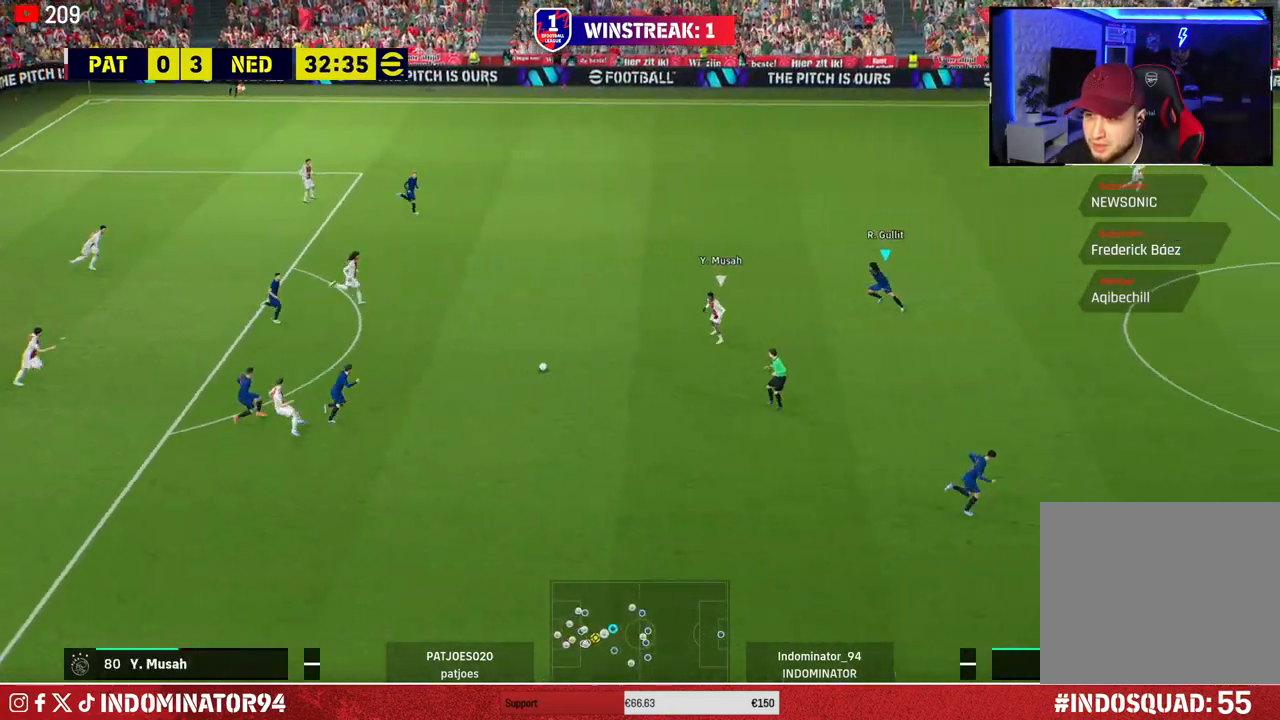
{"buttons": [], "left_stick": "up", "right_stick": "center", "events": [[317, "left_stick", "up-left"], [500, "R1", "up"], [500, "left_stick", "up"]]}
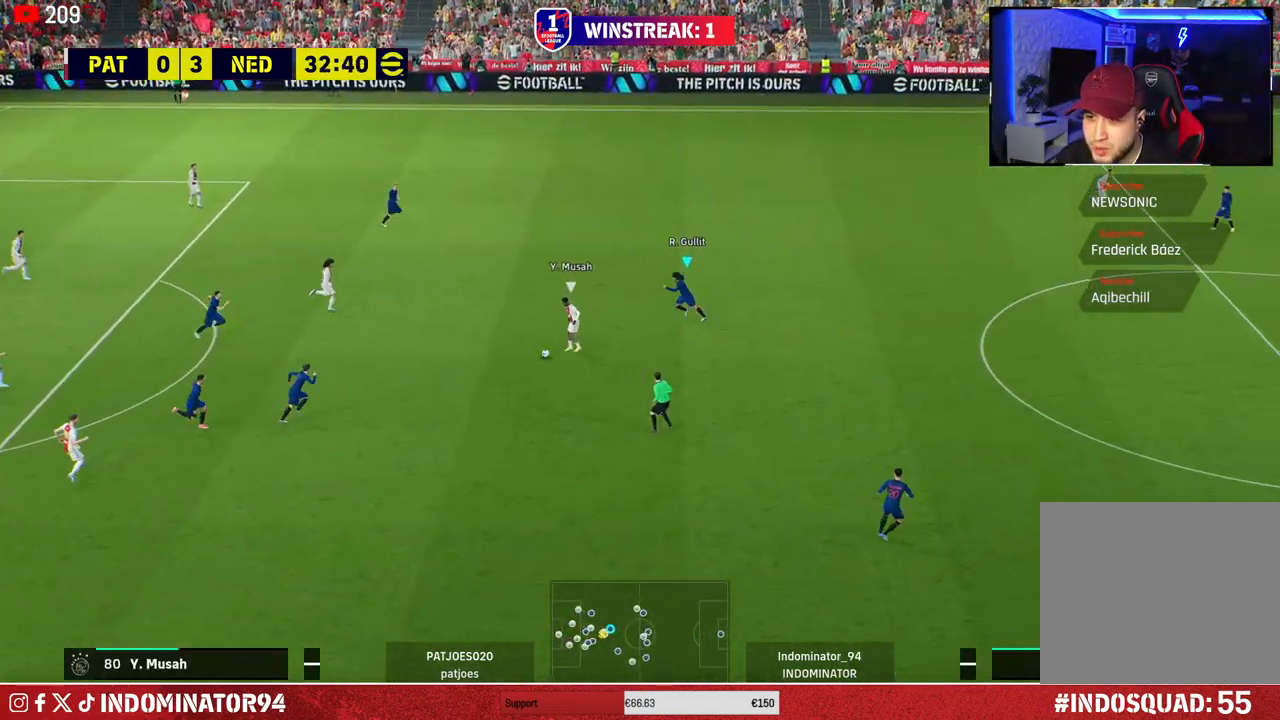
{"buttons": ["CROSS"], "left_stick": "right", "right_stick": "center", "events": [[317, "CROSS", "down"], [450, "left_stick", "right"]]}
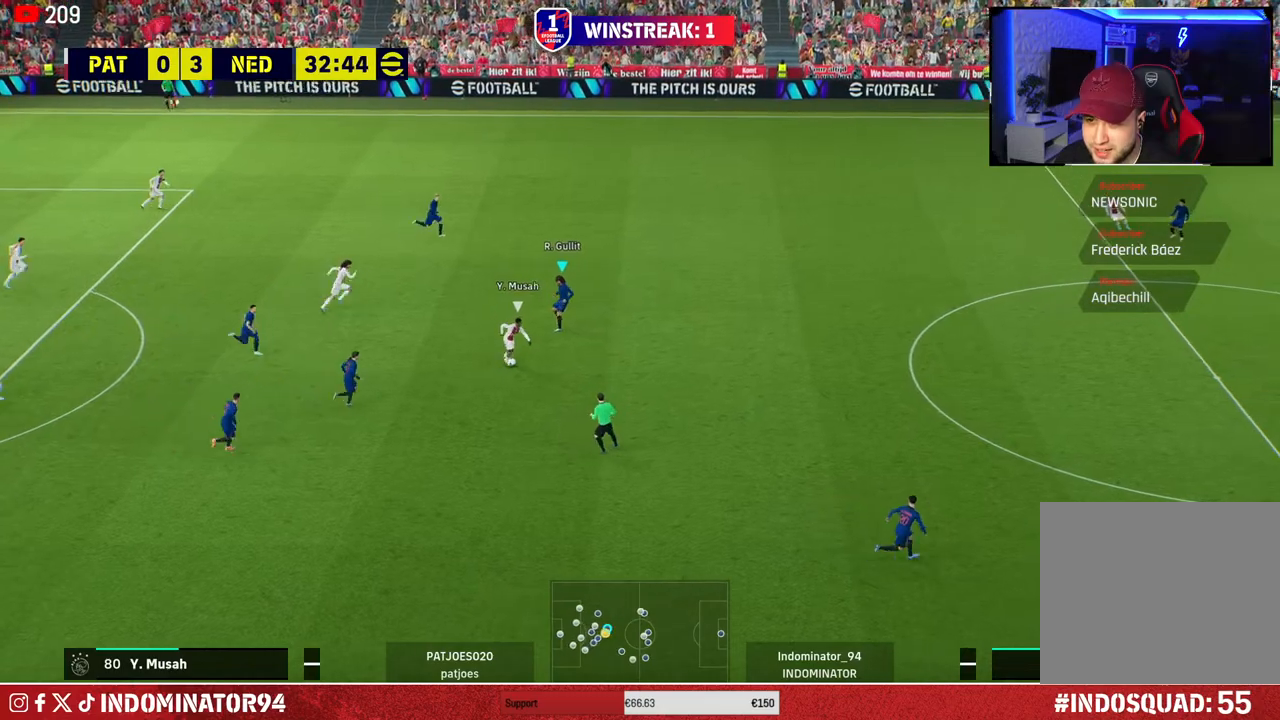
{"buttons": ["R1"], "left_stick": "up-right", "right_stick": "center", "events": [[50, "CROSS", "up"], [150, "right_stick", "down-right"], [233, "right_stick", "center"], [267, "left_stick", "up-right"], [317, "R1", "down"]]}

=====

**Exercise objective**
Going through the data, tally the lines containing "down" and report only the result.

**Your response**
2